Congenital cytomegalovirus (“CMV”) infection is a leading prenatal cause of intellectual disability, nonhereditary sensorineural hearing loss, and can bring about other long-term neurodevelopmental disabilities including cerebral palsy, vision impairment, and seizures.
Approximately 10% of neonates with congenital CMV infection show symptoms of disease at birth. 10% to 15% of congenitally infected newborns that are asymptomatic at birth show neurological disorder later in infancy. Infants most at risk of suffering from neurodevelopmental sequelae are those infected as a result of primary maternal CMV infection.
Ultrasound image of an unborn child
Studies have shown that CMV preferentially infects stem cells in the brain and prevents them from differentiating into neurons, the brain’s signaling cells. This impairment reduces the total number of neurons and may lead to the neurological sequelae seen in some congenital CMV infections. However, the specific cellular and molecular mechanisms underlying the impaired neuron generation following CMV infection have remained elusive.
To gain insight into the underlying causes of CMV disease development, researchers from Universite de Toulouse in France used neural stem cells (“NSCs”) from human embryonic stem cells to determine the pathogenesis of CMV in vitro. In a second related study, the team examined brain sections from CMV infected fetuses.

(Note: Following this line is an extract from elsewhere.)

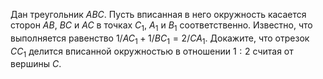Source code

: Дан треугольник $ABC$. Пусть вписанная в него окружность касается сторон $AB$, $BC$ и $AC$ в точках $C_1$, $A_1$ и $B_1$ соответственно. Известно, что выполняется равенство $1/AC_1 + 1/BC_1 = 2/CA_1$. Докажите, что отрезок $CC_1$ делится вписанной окружностью в отношении $1:2$ считая от вершины $C$.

The researchers were able to confirm that CMV infection impairs neuron generation in vitro, and then began to focus their study on a ligand that showed increased expression in infected cultures, Peroxisome Proliferator-Activated Receptor Gamma (“PPARγ”). PPARγ plays a key role in regulating cellular function and tissue homeostasis. Previous studies have shown that the protein is critical to the activation, proliferation, and differentiation of embryonic NSCs. Given its role in brain development, the researchers reasoned that CMV infection may be increasing PPARγ and leading to the neurodevelopmental issues.

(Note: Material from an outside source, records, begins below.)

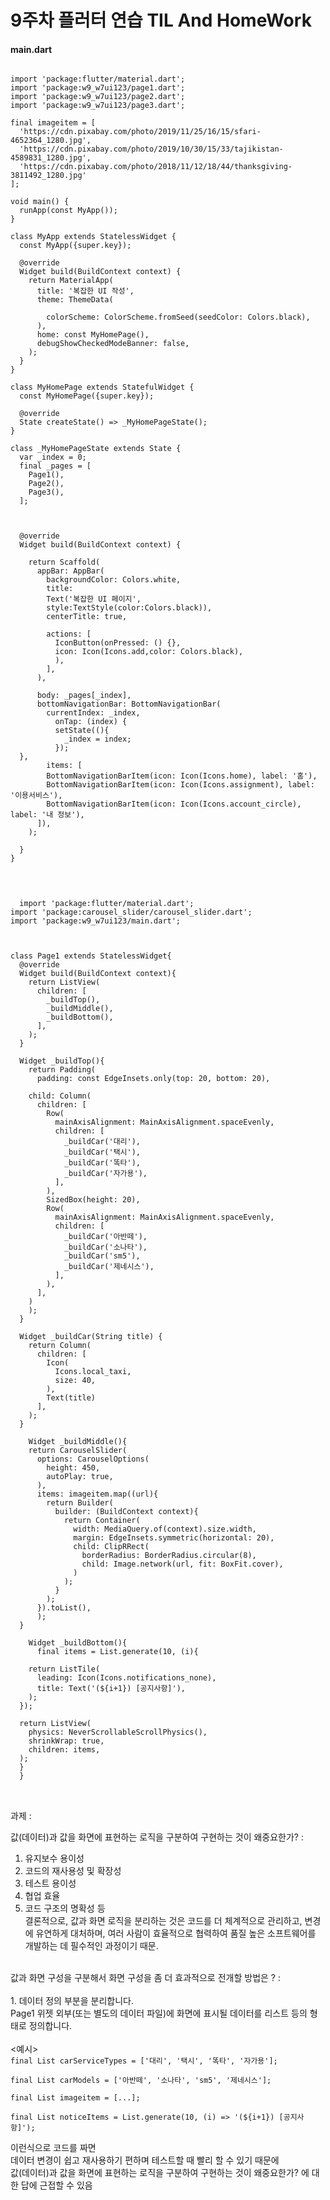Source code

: # 9주차 플러터 연습 TIL And HomeWork
#### main.dart
<pre>
<code>
import 'package:flutter/material.dart';
import 'package:w9_w7ui123/page1.dart';
import 'package:w9_w7ui123/page2.dart';
import 'package:w9_w7ui123/page3.dart';

final imageitem = [
  'https://cdn.pixabay.com/photo/2019/11/25/16/15/sfari-4652364_1280.jpg',
  'https://cdn.pixabay.com/photo/2019/10/30/15/33/tajikistan-4589831_1280.jpg',
  'https://cdn.pixabay.com/photo/2018/11/12/18/44/thanksgiving-3811492_1280.jpg'
];

void main() {
  runApp(const MyApp());
}

class MyApp extends StatelessWidget {
  const MyApp({super.key});

  @override
  Widget build(BuildContext context) {
    return MaterialApp(
      title: '복잡한 UI 작성',
      theme: ThemeData(

        colorScheme: ColorScheme.fromSeed(seedColor: Colors.black),
      ),
      home: const MyHomePage(),
      debugShowCheckedModeBanner: false,
    );
  }
}

class MyHomePage extends StatefulWidget {
  const MyHomePage({super.key});

  @override
  State<MyHomePage> createState() => _MyHomePageState();
}

class _MyHomePageState extends State<MyHomePage> {
  var _index = 0;
  final _pages = [
    Page1(),
    Page2(),
    Page3(),
  ];



  @override
  Widget build(BuildContext context) {

    return Scaffold(
      appBar: AppBar(
        backgroundColor: Colors.white,
        title: 
        Text('복잡한 UI 페이지', 
        style:TextStyle(color:Colors.black)),
        centerTitle: true,

        actions: [
          IconButton(onPressed: () {}, 
          icon: Icon(Icons.add,color: Colors.black),
          ),
        ],
      ),
    
      body: _pages[_index],
      bottomNavigationBar: BottomNavigationBar(
        currentIndex: _index,
          onTap: (index) {
          setState((){
            _index = index;
          });
  },
        items: [
        BottomNavigationBarItem(icon: Icon(Icons.home), label: '홈'),
        BottomNavigationBarItem(icon: Icon(Icons.assignment), label: '이용서비스'),
        BottomNavigationBarItem(icon: Icon(Icons.account_circle), label: '내 정보'),
      ]),
    );

  }
}

</code>
</pre>

<pre>
<code>
  import 'package:flutter/material.dart';
import 'package:carousel_slider/carousel_slider.dart';
import 'package:w9_w7ui123/main.dart';



class Page1 extends StatelessWidget{
  @override
  Widget build(BuildContext context){
    return ListView(
      children: <Widget>[
        _buildTop(),
        _buildMiddle(),
        _buildBottom(),
      ],
    );
  }

  Widget _buildTop(){
    return Padding(
      padding: const EdgeInsets.only(top: 20, bottom: 20),

    child: Column(
      children: [
        Row(
          mainAxisAlignment: MainAxisAlignment.spaceEvenly,
          children: [
            _buildCar('대리'),
            _buildCar('택시'),
            _buildCar('똑타'),
            _buildCar('자가용'),
          ],
        ),
        SizedBox(height: 20),
        Row(
          mainAxisAlignment: MainAxisAlignment.spaceEvenly,
          children: [
            _buildCar('아반떼'),
            _buildCar('소나타'),
            _buildCar('sm5'),
            _buildCar('제네시스'),
          ],
        ),
      ],
    )
    );
  }

  Widget _buildCar(String title) {
    return Column(
      children: [
        Icon(
          Icons.local_taxi,
          size: 40,
        ),
        Text(title)
      ],
    );
  }

    Widget _buildMiddle(){
    return CarouselSlider(
      options: CarouselOptions(
        height: 450,
        autoPlay: true,
      ),
      items: imageitem.map((url){
        return Builder(
          builder: (BuildContext context){
            return Container(
              width: MediaQuery.of(context).size.width,
              margin: EdgeInsets.symmetric(horizontal: 20),
              child: ClipRRect(
                borderRadius: BorderRadius.circular(8),
                child: Image.network(url, fit: BoxFit.cover),
              )
            );
          }
        );
      }).toList(),
      );
  }

    Widget _buildBottom(){
      final items = List.generate(10, (i){

    return ListTile(
      leading: Icon(Icons.notifications_none),
      title: Text('(${i+1}) [공지사항]'),
    );
  });

  return ListView(
    physics: NeverScrollableScrollPhysics(),
    shrinkWrap: true,
    children: items,
  );
  }
  }
</code>
      </pre>

과제 : 

값(데이터)과 값을 화면에 표현하는 로직을 구분하여 구현하는 것이 왜중요한가? : <br>
1. 유지보수 용이성 <br>
2. 코드의 재사용성 및 확장성  <br>
3. 테스트 용이성 <br>
4. 협업 효율 <br>
5. 코드 구조의 명확성 등<br>
결론적으로, 값과 화면 로직을 분리하는 것은 코드를 더 체계적으로 관리하고, 변경에 유연하게 대처하며, 여러 사람이 효율적으로 협력하여 품질 높은 소프트웨어를 개발하는 데 필수적인 과정이기 때문.

<br>
값과 화면 구성을 구분해서 화면 구성을 좀 더 효과적으로 전개할 방법은 ? : <br>
<br>
1. 데이터 정의 부분을 분리합니다.<br>
   Page1 위젯 외부(또는 별도의 데이터 파일)에 화면에 표시될 데이터를 리스트 등의 형태로 정의합니다. <br>
<br>
<예시>
<code>
final List<String> carServiceTypes = ['대리', '택시', '똑타', '자가용']; <br>
final List<String> carModels = ['아반떼', '소나타', 'sm5', '제네시스']; <br>
final List<String> imageitem = [...]; <br>
final List<String> noticeItems = List.generate(10, (i) => '(${i+1}) [공지사항]'); <br>
</code>
이런식으로 코드를 짜면<br>
데이터 변경이 쉽고 재사용하기 편하며 테스트할 때 빨리 할 수 있기 때문에 <br>
값(데이터)과 값을 화면에 표현하는 로직을 구분하여 구현하는 것이 왜중요한가? 에 대한 답에 근접할 수 있음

The French study found that CMV increased PPARγ activity and concentration levels in infected stem cells compared to uninfected stem cells. In these models, increased PPARγ activity appears to be stimulated by a known activator of PPARγ, called 9-HODE, which also significantly increased in NSCs following infection. Researchers hypothesize that CMV may catalyze the generation of 9-HODE, which, in turn, increases PPARγ levels.
Increased PPARγ activity was shown to impair neuronal differentiation of NSCs, even without infection, demonstrating that activation of this pathway could be a leading cause of impaired neuron generation. This link was further evidenced when the researchers treated CMV-infected stem cells with a drug that inhibits PPARγ and found that the cells resumed the normal rate of neural cell production after treatment.
To strengthen the relevance of these in vitro findings to human disease, the team investigated PPARγ expression in brain samples from infected fetuses that had not been carried to term. By comparing the infected brain samples to uninfected controls, the researchers found that PPARγ was present in the central nucleus of cells in brain regions where healthy, active neuron production normally occurs. This phenomenon was not observed in healthy tissue samples.
In the U.S., each year approximately 5,000 U.S. infants will develop permanent problems due to CMV, some of them severe, including deafness, blindness, and mental retardation. The direct annual costs of caring for these patients are estimated at $1 to $2 billion. This study reveals the potentially important role PPARγ may play in neuron development and in the pathophysiology of congenital CMV infection. While early, the research could one day lead to the development of new prognostic or therapeutic tools.